This invention relates to photosensitive devices. In particular, the present invention is an improved bond and bonding technique for bonding photodetector devices to electrically conductive substrates.
It is desirable for certain applications to bond photodetectors such as mercury cadmium telluride infrared photoconductive detectors to a heat sink in order to raise the thermal damage threshold of the detector. Heat transfer across the entire bond interface should be as high as possible.
A problem which is encountered particularly with photoconductive detectors is that the bond and the heat sink (which is usually electrically conductive) must not short out the detector. It is necessary, therefore, to provide a bond which has high thermal conductivity while providing electrical insulation between the photodetector and the metal heat sink.

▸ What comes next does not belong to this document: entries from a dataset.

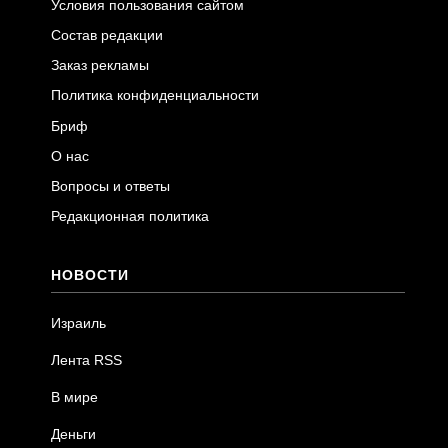
Условия пользования сайтом
Состав редакции
Заказ рекламы
Политика конфиденциальности
Бриф
О нас
Вопросы и ответы
Редакционная политика
НОВОСТИ
Израиль
Лента RSS
В мире
Деньги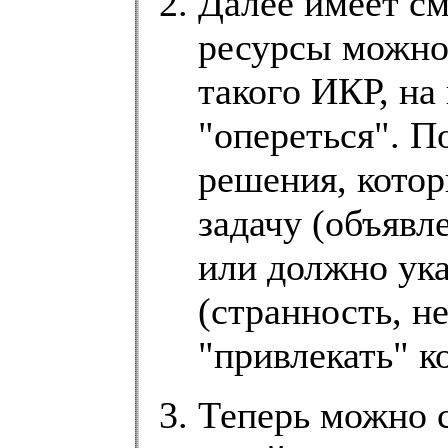
Далее имеет с
ресурсы можно
такого ИКР, на
"опереться". 
решения, котор
задачу (объявл
или должно ук
(странность, н
"привлекать" к
Теперь можно с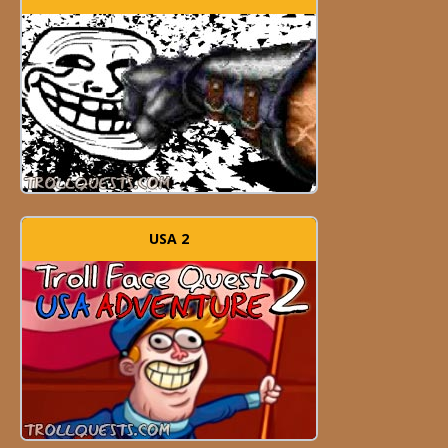
USA 2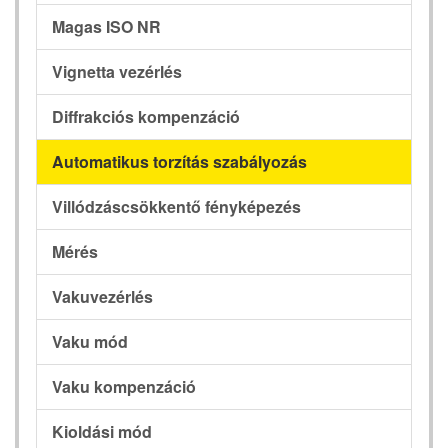
Magas ISO NR
Vignetta vezérlés
Diffrakciós kompenzáció
Automatikus torzítás szabályozás
Villódzáscsökkentő fényképezés
Mérés
Vakuvezérlés
Vaku mód
Vaku kompenzáció
Kioldási mód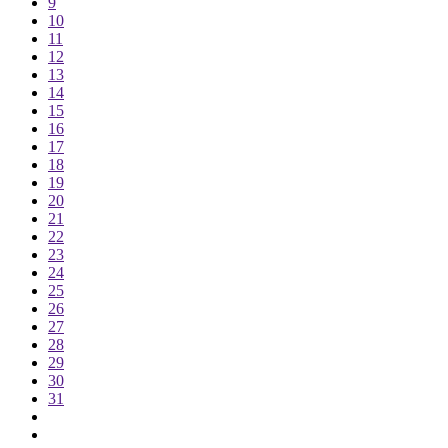
9
10
11
12
13
14
15
16
17
18
19
20
21
22
23
24
25
26
27
28
29
30
31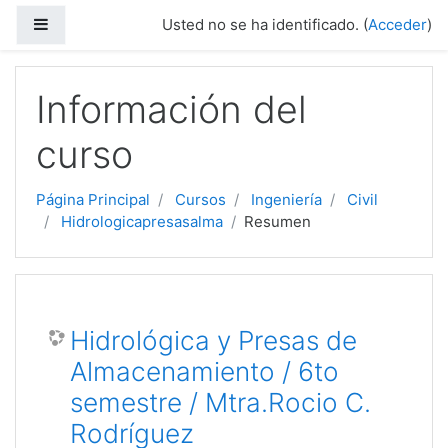
Panel lateral
Usted no se ha identificado. (
Acceder
)
Salta al contenido principal
Información del
curso
Página Principal
Cursos
Ingeniería
Civil
Hidrologicapresasalma
Resumen
Hidrológica y Presas de
Almacenamiento / 6to
semestre / Mtra.Rocio C.
Rodríguez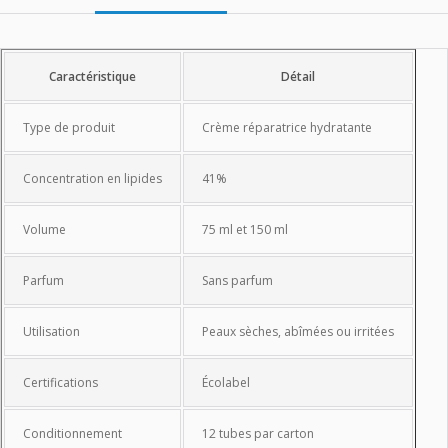
Caractéristiques
Caractéristique
Détail
Type de produit
Crème réparatrice hydratante
Concentration en lipides
41%
Volume
75 ml et 150 ml
Parfum
Sans parfum
Utilisation
Peaux sèches, abîmées ou irritées
Certifications
Écolabel
Conditionnement
12 tubes par carton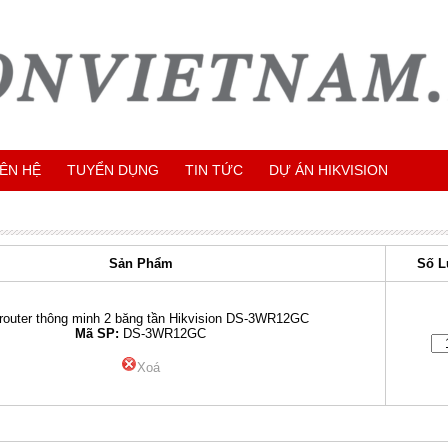
IÊN HỆ
TUYỂN DỤNG
TIN TỨC
DỰ ÁN HIKVISION
Sản Phẩm
Số L
 router thông minh 2 băng tần Hikvision DS-3WR12GC
Mã SP:
DS-3WR12GC
Xoá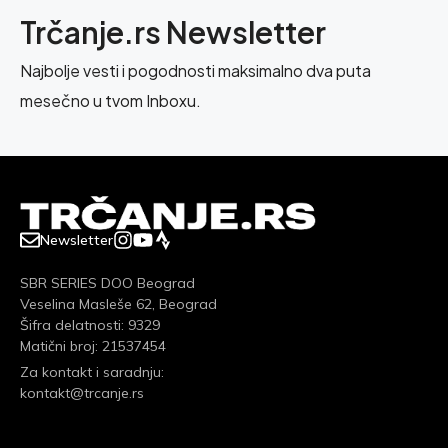
Trčanje.rs Newsletter
Najbolje vesti i pogodnosti maksimalno dva puta
mesečno u tvom Inboxu.
Newsletter
SBR SERIES DOO Beograd
Veselina Masleše 62, Beograd
Šifra delatnosti: 9329
Matični broj: 21537454
Za kontakt i saradnju:
kontakt@trcanje.rs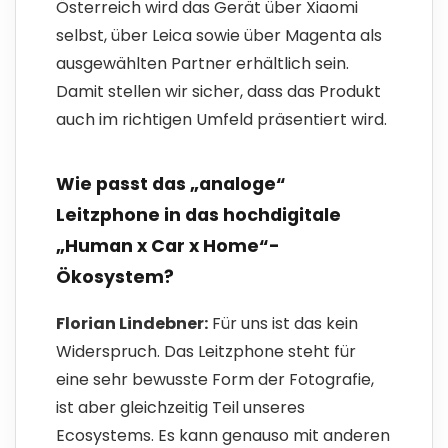
Österreich wird das Gerät über Xiaomi
selbst, über Leica sowie über Magenta als
ausgewählten Partner erhältlich sein.
Damit stellen wir sicher, dass das Produkt
auch im richtigen Umfeld präsentiert wird.
Wie passt das „analoge“
Leitzphone in das hochdigitale
„Human x Car x Home“-
Ökosystem?
Florian Lindebner:
Für uns ist das kein
Widerspruch. Das Leitzphone steht für
eine sehr bewusste Form der Fotografie,
ist aber gleichzeitig Teil unseres
Ecosystems. Es kann genauso mit anderen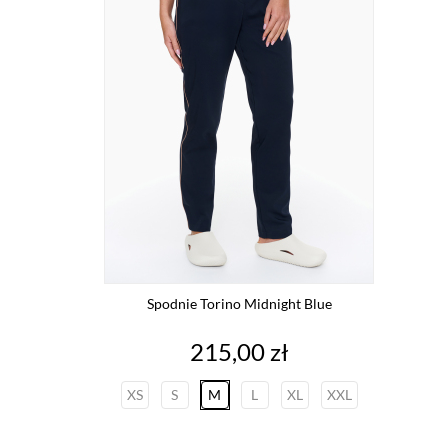
Spodnie Torino Midnight Blue
Cena
215,00 zł
XS
S
M
L
XL
XXL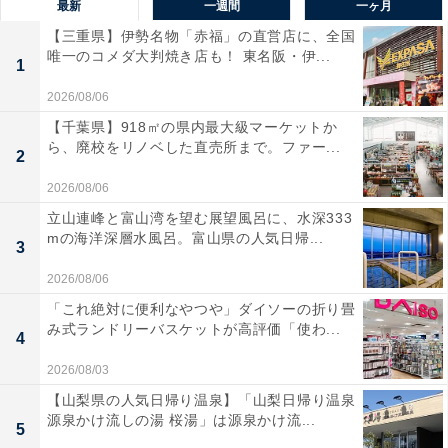
最新
一週間
一ヶ月
【三重県】伊勢名物「赤福」の直営店に、全国
唯一のコメダ大判焼き店も！ 東名阪・伊...
1
2026/08/06
【千葉県】918㎡の県内最大級マーケットか
ら、廃校をリノベした直売所まで。ファー...
2
2026/08/06
立山連峰と富山湾を望む展望風呂に、水深333
mの海洋深層水風呂。富山県の人気日帰...
3
2026/08/06
「これ絶対に便利なやつや」ダイソーの折り畳
み式ランドリーバスケットが高評価「使わ...
4
2026/08/03
【山梨県の人気日帰り温泉】「山梨日帰り温泉
源泉かけ流しの湯 桜湯」は源泉かけ流...
5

One previous approach has consisted of epoxy bonding a mercury cadmium telluride photoconductive detector to a copper heat sink. The epoxy is an electrical insulator as well as a bonding material. This technique, however, is limited by the poor thermal conductivity of epoxy.
Another approach consists of evaporating an insulating layer of zinc sulfide onto the back surface of the mercury cadmium telluride photoconductive detector. A chromium layer is then deposited on the zinc sulfide, followed by a gold layer. Indium, which wets gold (but not zinc sulfide), is then used to solder the detector to the metal heat sink. The disadvantage of this approach is that multiple layers must be evaporated to achieve an insulating, solderable surface. This results in a higher probability of bonding failure due to delamination of the coatings and a higher cost due to increased fabrication steps.